Рассудительность и ответственность не позволяли Монарху в вопросах управления государством доверяться скорым и «простым», а на самом деле безответственным решениям. Так было, например, с вопросом об отмене крепостного права.
Николай Павлович прекрасно осознавал, что это – моральное зло, что сам факт юридических прав на владение людьми – явление отжившее и недопустимое. Что, по его словам, этому «рабству» не должно быть места в мире.
Если бы вся проблема ограничивалась только стороной юридической, то нет никаких оснований сомневаться в том, что она была бы решена. Однако «крепостное право», формировавшееся не одно столетие, являлось составным элементом всей социально-государственной системы и затрагивало совокупность не только собственно аграрных, но и общественных отношений.
Простое «освобождение» крестьян от крепостной зависимости не принесло бы ничего, кроме деградации и крестьянства, и всего строя хозяйственной жизни. Юридическая «свобода», не связанная с предоставлением материальных способов ее обеспечения, стала бы огромным бедствием, каким она и явилась в тех западных странах, где крестьяне такую свободу обрели.
Юридическая свобода должна быть сопряжена с владением землей – главным источником существования крестьянина. Однако земля, сельскохозяйственная земля, уже имела владельцев, а потому было важно изыскать способы сделать крестьян свободными, но непременно с земельными наделами, при этом категорически исключив насильственный («революционный») способ перераспределения собственности.
Это была главная дилемма, стоявшая перед властью и лично перед Николаем Павловичем. Путь был один: выкупить землю и передать ее крестьянам. Однако это требовало колоссальных финансовых затрат, а таковых средств у государства не имелось.
Крепостное право сохранилось, но при Николае I было сделано очень много в деле изучения аграрного строя России и в деле его правового упорядочения. Никто из предшественников-императоров не сделал столько важного в этой области…
Николай Павлович первым из числа правителей-императоров ясно осознал то, что Россия – не просто Великая Империя, но что это – Православная Империя. Отсюда проистекали содержательно и совершенно иные, ранее неизвестные импульсы и мотивы, влиявшие на разные стороны внутренней и внешней политики страны.

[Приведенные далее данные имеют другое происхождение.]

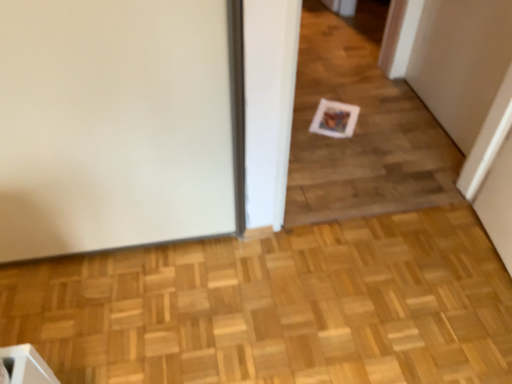
Where is `natural wood flooring at lower center`? The image size is (512, 384). natural wood flooring at lower center is located at coordinates (276, 307).

This screenshot has width=512, height=384. Describe the element at coordinates (276, 307) in the screenshot. I see `natural wood flooring at lower center` at that location.

Identify the location of natural wood flooring at lower center. (276, 307).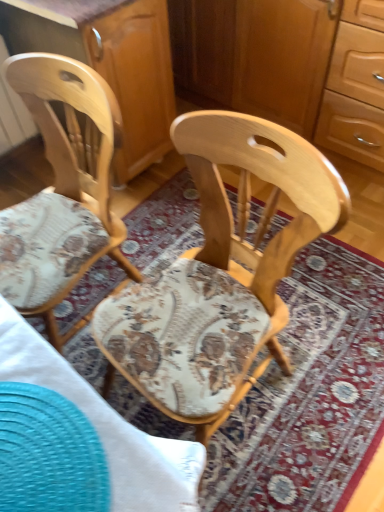
Question: Is wooden cabinet at center at the left side of wooden dresser at center?

Choices:
 (A) yes
 (B) no

Answer: (A)

Question: Is wooden cabinet at center thinner than wooden dresser at center?

Choices:
 (A) yes
 (B) no

Answer: (A)

Question: Can we say wooden cabinet at center lies outside wooden dresser at center?

Choices:
 (A) yes
 (B) no

Answer: (A)

Question: Is wooden cabinet at center directly adjacent to wooden dresser at center?

Choices:
 (A) yes
 (B) no

Answer: (B)

Question: From a real-world perspective, is wooden cabinet at center on top of wooden dresser at center?

Choices:
 (A) yes
 (B) no

Answer: (A)

Question: Visually, is natural wood chair at left, placed as the second chair when sorted from right to left, positioned to the left or to the right of natural wood chair at center, which is counted as the 1th chair, starting from the right?

Choices:
 (A) left
 (B) right

Answer: (A)

Question: Is natural wood chair at left, placed as the second chair when sorted from right to left, spatially inside natural wood chair at center, which appears as the 2th chair when viewed from the left, or outside of it?

Choices:
 (A) inside
 (B) outside

Answer: (B)

Question: Looking at their shapes, would you say natural wood chair at left, arranged as the 1th chair when viewed from the left, is wider or thinner than natural wood chair at center, which is counted as the 1th chair, starting from the right?

Choices:
 (A) wide
 (B) thin

Answer: (B)

Question: Is natural wood chair at left, placed as the second chair when sorted from right to left, taller or shorter than natural wood chair at center, which is counted as the 1th chair, starting from the right?

Choices:
 (A) tall
 (B) short

Answer: (B)

Question: From the image's perspective, is wooden cabinet at center positioned above or below wooden dresser at center?

Choices:
 (A) below
 (B) above

Answer: (A)

Question: Looking at their shapes, would you say wooden cabinet at center is wider or thinner than wooden dresser at center?

Choices:
 (A) wide
 (B) thin

Answer: (B)

Question: Is wooden cabinet at center inside the boundaries of wooden dresser at center, or outside?

Choices:
 (A) inside
 (B) outside

Answer: (B)

Question: From their relative heights in the image, would you say wooden cabinet at center is taller or shorter than wooden dresser at center?

Choices:
 (A) short
 (B) tall

Answer: (B)

Question: Is point (89, 84) positioned closer to the camera than point (130, 162)?

Choices:
 (A) closer
 (B) farther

Николай I был, как точно выразился его биограф Н. Д. Тальберг (1886–1967), «человеком вполне русским». Но русским он был в силу того, что являлся человеком «вполне православным»[8]. Даже имя его оказалось совершенно необычным. Впервые в истории правящих династий на Руси он был крещен Николаем в честь высокочтимого Угодника Божия Николая Мирликийского.
Он любил Россию простой и полномерной любовью, и это сыновнее чувство никогда не имело никакой нарочито-патетической окраски. По-иному он жить и чувствовать не мог. Замечательно кратко выразил свою «монаршую русскость» в письме сыну Цесаревичу Александру Николаевичу в июле 1837 года: «Я стараюсь в тебе найти залог будущего счастья нашей любимой матушки-России, той, для которой дышу, которой вас всех посвятил еще до вашего рождения, за которую ты также отвечать будешь Богу!»
По словам хорошо его знавшей фрейлины Императрицы графини А. Д. Блудовой (1813–1891), добродетели и недостатки Императора являлись «большей частью именно добродетели и недостатки русского человека вообще, и хорошие качества у него, как и у народа, далеко превосходят дурные; в них нет, по крайней мере, ничего мелкого».
Графиня была совершенно права: сиюминутно-мелкого, личностно-суетного в делах и словах Николая Павловича отыскать невозможно. Он всегда смотрел на себя и свое предназначение как на священный долг – тяжелый, нежеланный, но и неоспариваемый; воспринимал личное служение как религиозное послушание.